Sechzigtausend Hektar
Der Pisgah National Forest erstreckt sich über sechzigtausend Hektar gemäßigten Wald, zwanzig Autominuten von West Asheville entfernt. Liam kennt die Wanderwege auswendig: Looking Glass Rock, Bent Creek, Pink Beds. Er geht Zutaten suchen mit derselben Selbstverständlichkeit, mit der jemand anderes in den Supermarkt geht. Wildhonig, wenn die Saison es erlaubt. Fichtenrinde zum Experimentieren. Sassafraswurzel, die einen unverwechselbaren Geruch und einen Geschmack hat, der nichts erinnert, was man verpackt kaufen kann.
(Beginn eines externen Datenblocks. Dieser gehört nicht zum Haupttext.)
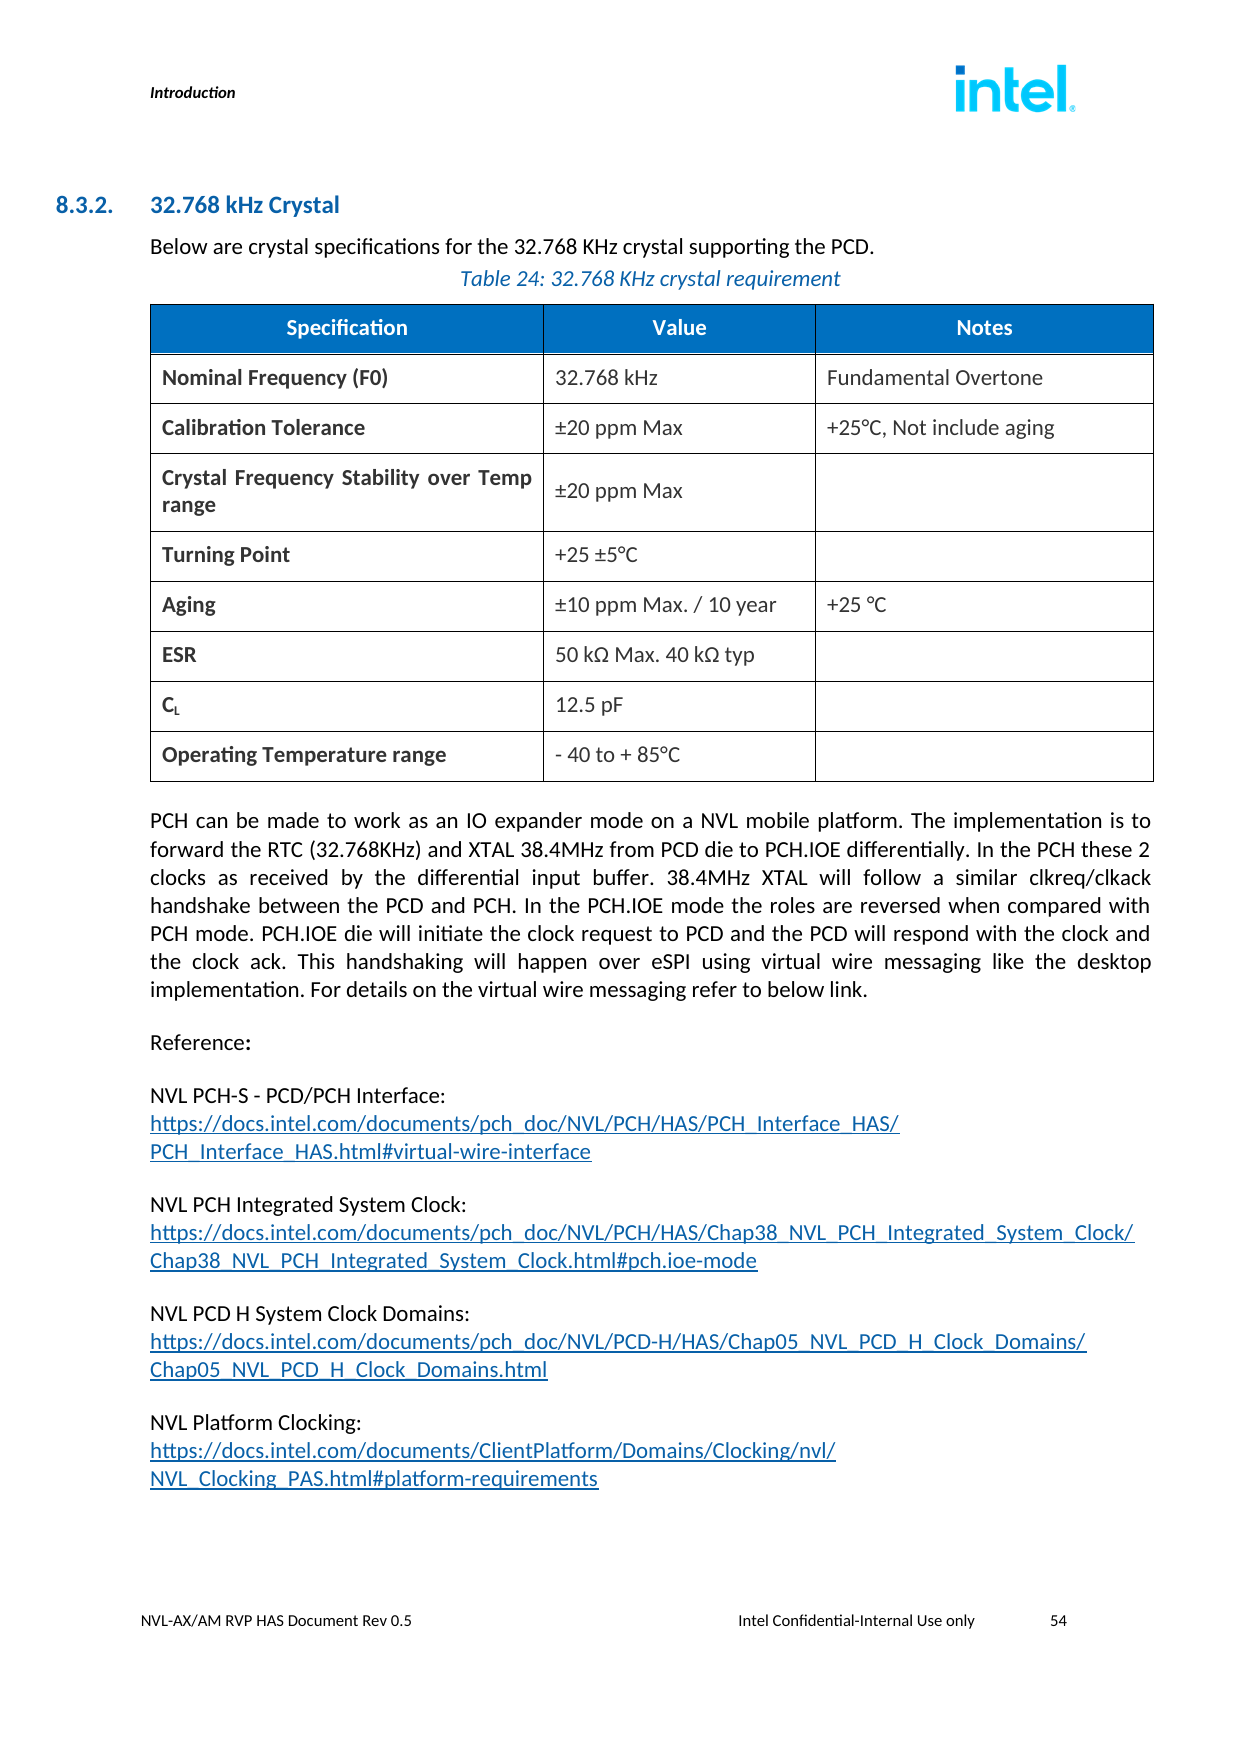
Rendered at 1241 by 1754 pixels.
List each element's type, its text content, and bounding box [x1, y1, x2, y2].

subtitle 32.768 kHz Crystal [56, 188, 1153, 219]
Der amerikanische Schwarzbär ist ein opportunistischer Allesfresser. Siebzig bis achtzig Prozent seiner Nahrung in der Wildnis sind pflanzliche Kost: Früchte, Wurzeln, Triebe, Rinde, Beeren. Bei Liam übersetzt sich das in etwas sehr Konkretes: er isst alles, probiert alles, kombiniert ohne Vorurteile. Wenn etwas übrig bleibt, verwandelt es sich in etwas anderes. Essen wird nicht weggeworfen. Diese Regel hat er nicht in einem Nachhaltigkeitskurs gelernt. Er hat sie gelernt, indem er seiner Mutter zusah, die Doppelschichten in einem Rasthaus arbeitete, wo nichts verschwendet wurde, weil kein Spielraum dafür war.